▸ **WHAT THIS TASK INVOLVES**: Render the lines as a Markdown table with the columns Row and Line, starting with the first line of the data and going on through the line containing "Archiwum Boardgamegirl", both included. Number each row and leave out any blank lines.

==== RECORDS FOR THE TASK ====

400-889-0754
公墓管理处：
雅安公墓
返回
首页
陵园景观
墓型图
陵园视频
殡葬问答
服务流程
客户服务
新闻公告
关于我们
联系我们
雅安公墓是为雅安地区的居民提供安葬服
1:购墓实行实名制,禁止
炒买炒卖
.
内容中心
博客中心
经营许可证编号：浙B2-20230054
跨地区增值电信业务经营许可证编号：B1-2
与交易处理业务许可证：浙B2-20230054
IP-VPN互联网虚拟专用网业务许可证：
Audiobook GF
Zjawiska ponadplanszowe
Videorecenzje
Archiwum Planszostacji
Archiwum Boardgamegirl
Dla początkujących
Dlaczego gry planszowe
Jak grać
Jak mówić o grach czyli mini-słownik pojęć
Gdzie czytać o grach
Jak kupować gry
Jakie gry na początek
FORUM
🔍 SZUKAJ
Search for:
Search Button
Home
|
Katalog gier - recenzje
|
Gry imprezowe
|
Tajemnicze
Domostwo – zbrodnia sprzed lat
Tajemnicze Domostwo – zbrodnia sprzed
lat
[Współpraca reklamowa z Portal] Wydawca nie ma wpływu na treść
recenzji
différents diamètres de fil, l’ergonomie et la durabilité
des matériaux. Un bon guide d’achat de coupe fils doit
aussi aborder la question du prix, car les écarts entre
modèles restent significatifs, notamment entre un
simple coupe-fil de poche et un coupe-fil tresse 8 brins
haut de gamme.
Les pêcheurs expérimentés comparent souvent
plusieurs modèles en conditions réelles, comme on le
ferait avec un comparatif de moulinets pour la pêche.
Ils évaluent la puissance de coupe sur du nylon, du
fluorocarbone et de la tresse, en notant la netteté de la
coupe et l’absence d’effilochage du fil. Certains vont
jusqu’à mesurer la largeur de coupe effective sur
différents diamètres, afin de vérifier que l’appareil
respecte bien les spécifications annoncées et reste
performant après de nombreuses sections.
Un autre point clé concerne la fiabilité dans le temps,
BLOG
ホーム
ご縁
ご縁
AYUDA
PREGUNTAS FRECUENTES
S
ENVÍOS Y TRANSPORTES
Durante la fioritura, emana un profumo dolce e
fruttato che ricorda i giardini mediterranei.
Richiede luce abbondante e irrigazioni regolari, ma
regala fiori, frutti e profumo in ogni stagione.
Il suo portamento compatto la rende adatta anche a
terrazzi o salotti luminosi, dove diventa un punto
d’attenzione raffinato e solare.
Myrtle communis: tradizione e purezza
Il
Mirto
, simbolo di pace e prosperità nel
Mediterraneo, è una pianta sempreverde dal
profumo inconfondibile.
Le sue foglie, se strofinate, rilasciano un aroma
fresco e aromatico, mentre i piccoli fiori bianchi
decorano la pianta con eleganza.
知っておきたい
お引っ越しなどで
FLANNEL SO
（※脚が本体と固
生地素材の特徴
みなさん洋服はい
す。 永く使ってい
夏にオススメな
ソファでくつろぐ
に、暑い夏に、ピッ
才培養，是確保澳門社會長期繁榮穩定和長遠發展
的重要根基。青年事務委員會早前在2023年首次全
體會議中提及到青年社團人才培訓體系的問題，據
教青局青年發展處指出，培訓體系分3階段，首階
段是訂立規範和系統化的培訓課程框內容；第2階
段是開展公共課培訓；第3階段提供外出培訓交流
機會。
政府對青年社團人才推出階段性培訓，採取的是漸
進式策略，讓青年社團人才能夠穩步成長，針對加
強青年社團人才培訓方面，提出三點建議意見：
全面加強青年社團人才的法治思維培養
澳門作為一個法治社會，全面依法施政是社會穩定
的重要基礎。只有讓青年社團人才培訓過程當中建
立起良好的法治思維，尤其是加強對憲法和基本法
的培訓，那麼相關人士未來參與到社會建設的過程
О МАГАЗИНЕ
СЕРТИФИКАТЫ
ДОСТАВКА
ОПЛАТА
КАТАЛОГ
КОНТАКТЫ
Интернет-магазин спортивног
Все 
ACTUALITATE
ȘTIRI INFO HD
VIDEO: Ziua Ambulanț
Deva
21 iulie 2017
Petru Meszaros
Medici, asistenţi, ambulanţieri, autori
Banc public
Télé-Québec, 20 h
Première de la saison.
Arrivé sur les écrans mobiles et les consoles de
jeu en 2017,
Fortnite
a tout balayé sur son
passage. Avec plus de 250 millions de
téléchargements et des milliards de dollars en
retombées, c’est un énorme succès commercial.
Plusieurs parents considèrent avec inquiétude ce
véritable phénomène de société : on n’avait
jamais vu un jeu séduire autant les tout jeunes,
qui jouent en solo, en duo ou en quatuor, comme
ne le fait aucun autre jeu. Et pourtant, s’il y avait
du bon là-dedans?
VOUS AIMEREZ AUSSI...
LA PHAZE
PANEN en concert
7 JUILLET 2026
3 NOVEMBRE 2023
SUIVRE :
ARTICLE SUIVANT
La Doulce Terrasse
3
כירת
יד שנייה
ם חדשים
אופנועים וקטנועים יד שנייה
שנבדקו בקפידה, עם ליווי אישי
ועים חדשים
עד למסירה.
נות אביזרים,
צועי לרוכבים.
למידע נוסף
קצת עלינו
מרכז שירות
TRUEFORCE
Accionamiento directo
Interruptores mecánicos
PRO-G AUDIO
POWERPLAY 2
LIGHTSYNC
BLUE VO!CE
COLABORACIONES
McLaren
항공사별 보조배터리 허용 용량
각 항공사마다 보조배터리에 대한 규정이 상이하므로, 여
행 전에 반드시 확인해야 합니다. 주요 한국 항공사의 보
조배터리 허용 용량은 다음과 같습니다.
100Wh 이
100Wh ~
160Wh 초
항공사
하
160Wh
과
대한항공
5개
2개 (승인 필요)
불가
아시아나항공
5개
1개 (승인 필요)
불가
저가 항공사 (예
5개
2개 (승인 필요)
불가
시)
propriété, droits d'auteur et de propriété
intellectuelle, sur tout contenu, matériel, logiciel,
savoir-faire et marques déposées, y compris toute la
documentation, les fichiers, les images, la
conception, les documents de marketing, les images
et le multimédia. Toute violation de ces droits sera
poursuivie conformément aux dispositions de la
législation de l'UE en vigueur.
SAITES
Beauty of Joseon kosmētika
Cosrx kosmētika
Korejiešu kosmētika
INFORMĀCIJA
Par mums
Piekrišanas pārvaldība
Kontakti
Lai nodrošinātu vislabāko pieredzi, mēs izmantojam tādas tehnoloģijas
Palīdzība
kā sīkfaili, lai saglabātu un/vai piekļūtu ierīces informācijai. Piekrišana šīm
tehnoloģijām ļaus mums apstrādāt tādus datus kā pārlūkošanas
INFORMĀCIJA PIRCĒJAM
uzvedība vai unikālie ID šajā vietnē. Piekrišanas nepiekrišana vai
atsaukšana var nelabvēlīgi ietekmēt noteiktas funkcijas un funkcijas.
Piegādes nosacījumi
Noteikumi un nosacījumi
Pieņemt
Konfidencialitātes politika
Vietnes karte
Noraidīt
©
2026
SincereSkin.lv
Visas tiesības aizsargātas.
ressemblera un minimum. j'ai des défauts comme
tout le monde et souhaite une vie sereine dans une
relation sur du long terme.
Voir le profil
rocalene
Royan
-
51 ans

====

▸ **ANSWER BOX**:
| Row | Line |
|---|---|
| 1 | 400-889-0754 |
| 2 | 公墓管理处： |
| 3 | 雅安公墓 |
| 4 | 返回 |
| 5 | 首页 |
| 6 | 陵园景观 |
| 7 | 墓型图 |
| 8 | 陵园视频 |
| 9 | 殡葬问答 |
| 10 | 服务流程 |
| 11 | 客户服务 |
| 12 | 新闻公告 |
| 13 | 关于我们 |
| 14 | 联系我们 |
| 15 | 雅安公墓是为雅安地区的居民提供安葬服 |
| 16 | 1:购墓实行实名制,禁止 |
| 17 | 炒买炒卖 |
| 18 | . |
| 19 | 内容中心 |
| 20 | 博客中心 |
| 21 | 经营许可证编号：浙B2-20230054 |
| 22 | 跨地区增值电信业务经营许可证编号：B1-2 |
| 23 | 与交易处理业务许可证：浙B2-20230054 |
| 24 | IP-VPN互联网虚拟专用网业务许可证： |
| 25 | Audiobook GF |
| 26 | Zjawiska ponadplanszowe |
| 27 | Videorecenzje |
| 28 | Archiwum Planszostacji |
| 29 | Archiwum Boardgamegirl |